Ad un tratto la sceneggiatura vira su un altro fronte: Malcolm legge la prima recensione pubblicata sul suo film, muovendo una critica mordace all’industria cinematografica attraverso un’omelia che denuncia e ammonisce l’incapacità di comprendere la matrice prima del lavoro del regista. Quella che avrebbe dovuto rappresentare una parentesi di respiro tra battute sempre uguali e ripetitive, si trasforma in una rovinosa caduta in un classico cliché.

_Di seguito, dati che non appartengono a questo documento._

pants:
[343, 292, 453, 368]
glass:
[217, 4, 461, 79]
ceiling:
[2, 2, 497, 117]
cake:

A ciò si aggiunge l’utilizzo di un bianco e nero che, lungi dal risaltare simbolicamente le ombre e le luci della personalità dei protagonisti (perché, molto in soldoni, è questo il compito della dicotomia cromatica b&w) sembra fine a se stesso, perché il film non riesce nemmeno a sfiorare l’intensità emotiva alla quale può essere associato questo tipo di tecnica.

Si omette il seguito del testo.